Based on interview, record review, and documentation review, the manager failed to ensure an assisted living facility had caregivers with the qualifications, experience, skills, and knowledge necessary to provide the assisted living services and ancillary services in the assisted living facility's scope of services, meet the needs of a resident, and ensure the health and safety of a resident. The deficient practice posed a risk to the health and safety of a resident. Findings include: 1. In an interview, E5 reported E5 was the only personnel member at the facility with the residents for several hours in the evening/night on December 23-25, 2023. E3 and E5 reported E5 was an assistant caregiver. 2. A review of E5's personnel record revealed E5 was an assistant caregiver. 3. In a telephonic interview, E1 reported leaving E5 at the facility alone with the residents.
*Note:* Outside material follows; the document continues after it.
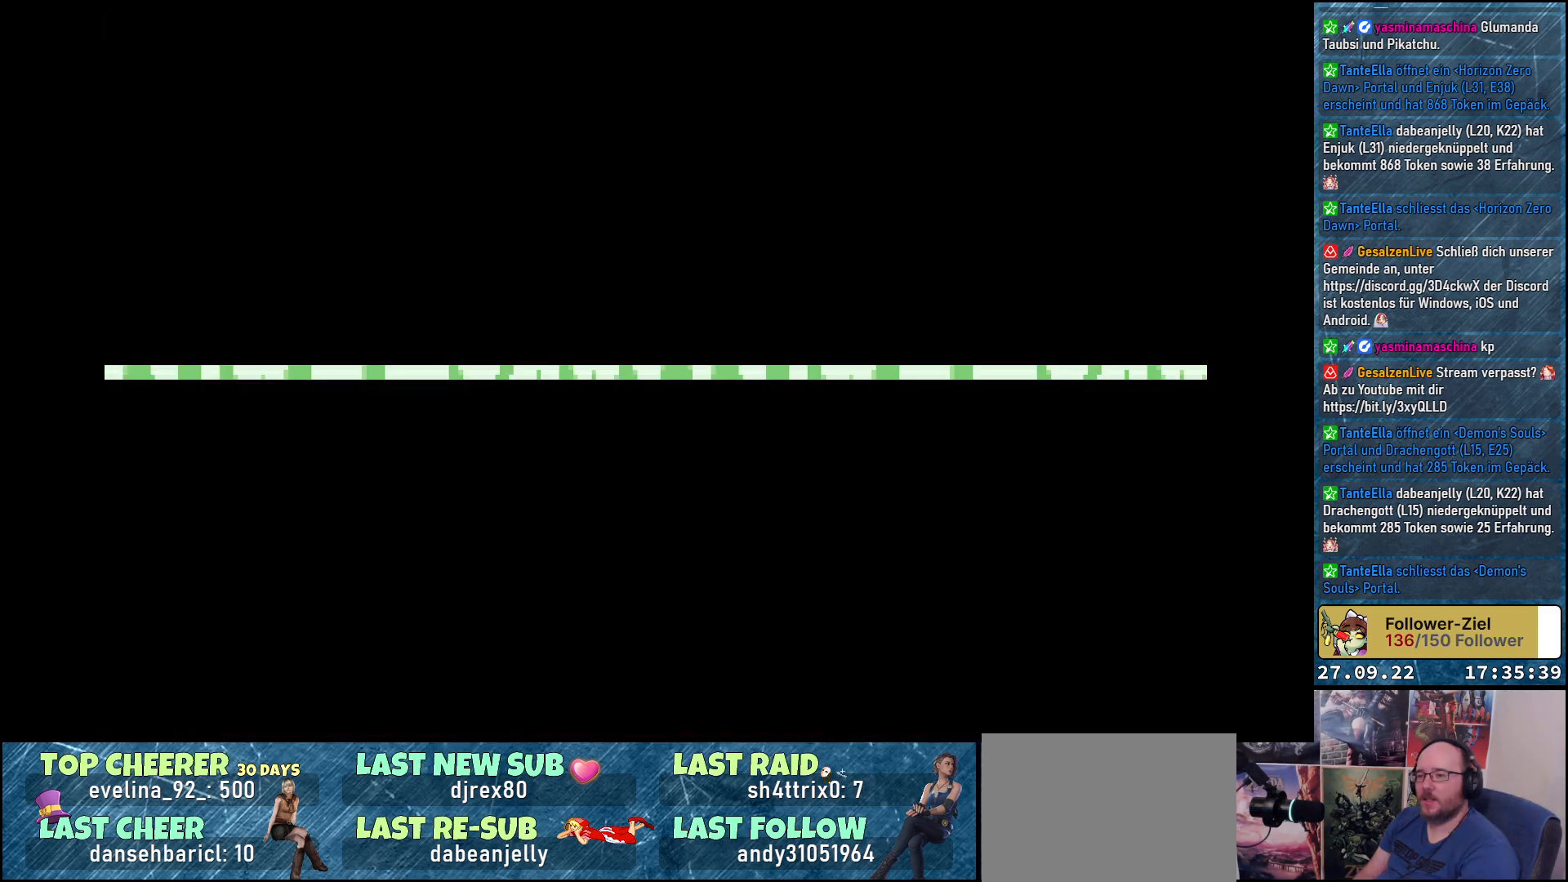
{"buttons": [], "left_stick": "center", "right_stick": "center", "events": []}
E3 stated to E1, "You're supposed to be here" to which E1 responded, "It's true." E3 stated, "You left [E5] assistant caregiver by [E5's]self, right?" and E1 responded, "Right." 4. A review of facility documentation revealed a policy and procedure titled "Employees and Volunteer Qualifications" dated January 1, 2023. The policy and procedure stated: "The hiring manager or individual will ensure, check and document that each caregiver, or assistant caregiver providing physical health services [has] the required skills and knowledge before providing any services to the residents." 5. In an interview, E3 reported E6 was hired as an assistant caregiver and E7 was hired as a caregiver. 6. A review of the personnel records of E6 and E7 revealed E6 was hired as an assistant caregiver and E7 was hired as a caregiver. The review revealed E6's skills and knowledge were verified and documented on December 19, 2023. The review revealed no documentation to indicate E7's skills and knowledge were verified. The review further revealed no documentation of E7's completed orientation or compliance with A.R.S. \'a7 36-411(C)(1)-(2). 7. A review of resident medical records revealed E6 provided physical health services on December 2, 4, 6, 11, 15, and 17, 2023, before E6's skills and knowledge were verified, and E7 provided physical health services on December 2-5, 2023. 8. In an interview, E3 reported not being told E7 started working until after the fact. E7 reported knowing all paperwork should have been done before E7 started working, but E7 refused to fill out all required hire paperwork.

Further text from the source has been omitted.